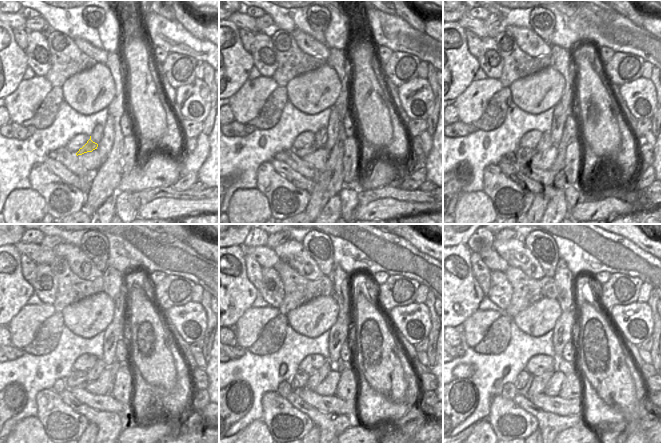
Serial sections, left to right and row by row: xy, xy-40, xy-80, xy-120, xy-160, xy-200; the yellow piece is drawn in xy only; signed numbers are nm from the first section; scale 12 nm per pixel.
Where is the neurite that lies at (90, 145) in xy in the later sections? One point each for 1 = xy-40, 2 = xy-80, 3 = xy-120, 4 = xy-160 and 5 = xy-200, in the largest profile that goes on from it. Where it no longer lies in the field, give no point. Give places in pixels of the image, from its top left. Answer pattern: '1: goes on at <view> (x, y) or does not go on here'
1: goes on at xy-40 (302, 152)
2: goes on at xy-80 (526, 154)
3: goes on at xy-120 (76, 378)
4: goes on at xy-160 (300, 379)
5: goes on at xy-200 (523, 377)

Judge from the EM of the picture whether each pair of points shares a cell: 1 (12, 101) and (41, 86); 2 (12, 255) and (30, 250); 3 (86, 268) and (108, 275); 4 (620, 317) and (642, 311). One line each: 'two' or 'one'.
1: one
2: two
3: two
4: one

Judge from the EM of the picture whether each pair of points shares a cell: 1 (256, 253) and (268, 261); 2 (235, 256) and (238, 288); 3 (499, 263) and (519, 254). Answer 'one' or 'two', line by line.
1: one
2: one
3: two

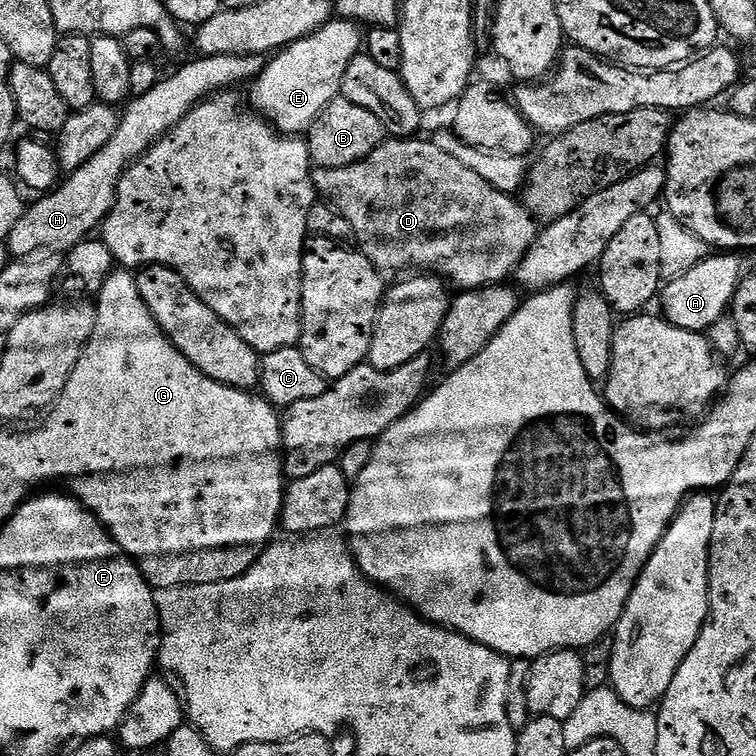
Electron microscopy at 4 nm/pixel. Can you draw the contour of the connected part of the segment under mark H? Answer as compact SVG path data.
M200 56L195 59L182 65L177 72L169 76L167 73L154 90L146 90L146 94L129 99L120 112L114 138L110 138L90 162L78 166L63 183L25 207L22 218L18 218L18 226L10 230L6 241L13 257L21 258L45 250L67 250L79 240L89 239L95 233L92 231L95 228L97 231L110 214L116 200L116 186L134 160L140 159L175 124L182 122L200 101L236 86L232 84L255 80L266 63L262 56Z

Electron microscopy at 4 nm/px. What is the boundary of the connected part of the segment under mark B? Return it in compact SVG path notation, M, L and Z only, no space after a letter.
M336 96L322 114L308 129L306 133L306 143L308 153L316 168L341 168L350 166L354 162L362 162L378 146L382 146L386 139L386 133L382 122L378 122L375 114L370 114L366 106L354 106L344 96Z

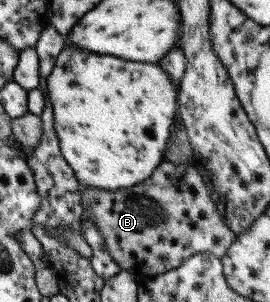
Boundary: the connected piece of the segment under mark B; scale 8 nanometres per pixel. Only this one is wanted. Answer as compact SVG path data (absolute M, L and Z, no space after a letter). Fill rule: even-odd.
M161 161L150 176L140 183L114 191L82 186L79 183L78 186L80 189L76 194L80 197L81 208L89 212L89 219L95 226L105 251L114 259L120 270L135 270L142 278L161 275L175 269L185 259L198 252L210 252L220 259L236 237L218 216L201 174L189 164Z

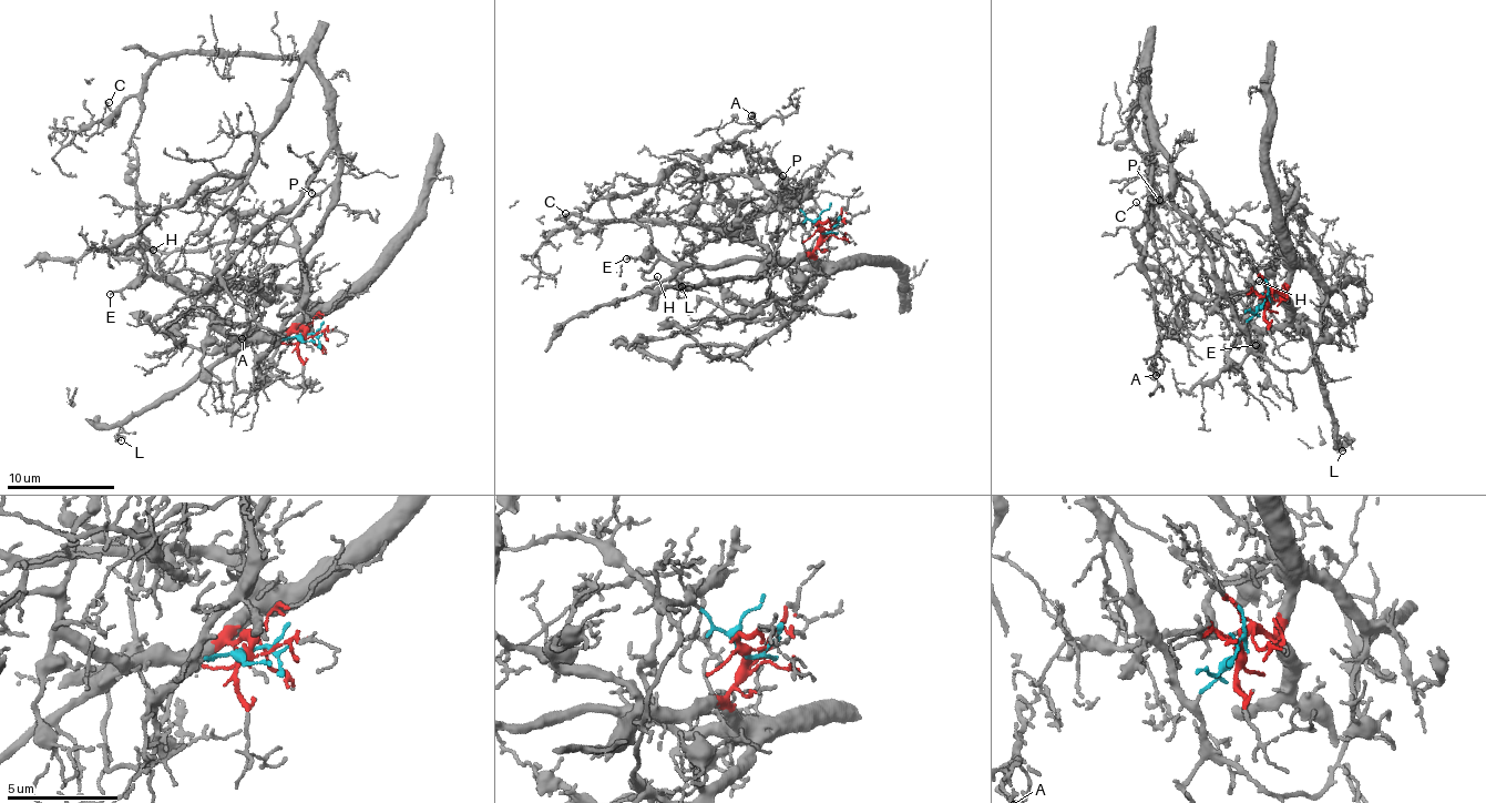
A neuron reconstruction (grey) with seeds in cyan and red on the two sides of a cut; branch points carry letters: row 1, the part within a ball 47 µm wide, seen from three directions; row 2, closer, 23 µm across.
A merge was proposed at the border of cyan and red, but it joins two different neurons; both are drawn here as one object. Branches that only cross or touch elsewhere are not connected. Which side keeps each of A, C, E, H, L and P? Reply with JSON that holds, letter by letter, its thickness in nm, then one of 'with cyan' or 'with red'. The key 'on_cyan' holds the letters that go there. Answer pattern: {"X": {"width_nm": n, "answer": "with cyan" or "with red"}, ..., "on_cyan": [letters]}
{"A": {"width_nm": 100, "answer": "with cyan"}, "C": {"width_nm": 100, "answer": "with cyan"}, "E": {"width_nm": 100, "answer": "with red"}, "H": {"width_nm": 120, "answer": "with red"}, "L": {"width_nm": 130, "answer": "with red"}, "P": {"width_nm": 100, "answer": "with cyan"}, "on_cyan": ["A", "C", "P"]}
...
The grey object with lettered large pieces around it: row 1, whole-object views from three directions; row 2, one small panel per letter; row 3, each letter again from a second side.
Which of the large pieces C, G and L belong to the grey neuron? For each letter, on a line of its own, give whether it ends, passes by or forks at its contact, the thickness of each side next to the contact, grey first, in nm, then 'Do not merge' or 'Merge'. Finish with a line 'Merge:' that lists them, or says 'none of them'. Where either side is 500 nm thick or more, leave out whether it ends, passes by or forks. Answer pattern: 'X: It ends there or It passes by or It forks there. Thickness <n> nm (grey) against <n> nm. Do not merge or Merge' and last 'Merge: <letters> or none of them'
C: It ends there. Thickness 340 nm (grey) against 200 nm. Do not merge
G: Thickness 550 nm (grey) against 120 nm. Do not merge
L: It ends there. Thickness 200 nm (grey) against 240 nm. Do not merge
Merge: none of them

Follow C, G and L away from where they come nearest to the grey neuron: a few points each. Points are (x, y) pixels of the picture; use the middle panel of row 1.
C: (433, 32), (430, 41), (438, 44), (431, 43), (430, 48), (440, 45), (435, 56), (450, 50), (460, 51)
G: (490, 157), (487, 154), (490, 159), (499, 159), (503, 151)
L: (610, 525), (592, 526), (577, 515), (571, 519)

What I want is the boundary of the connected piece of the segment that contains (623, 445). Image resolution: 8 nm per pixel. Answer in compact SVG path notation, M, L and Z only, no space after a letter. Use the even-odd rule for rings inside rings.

* **TASK TO COMPLETE**
Work out how many lines in the records contain the word "three", and give that number by itself.

* **OUTPUT OF THE TASK**
2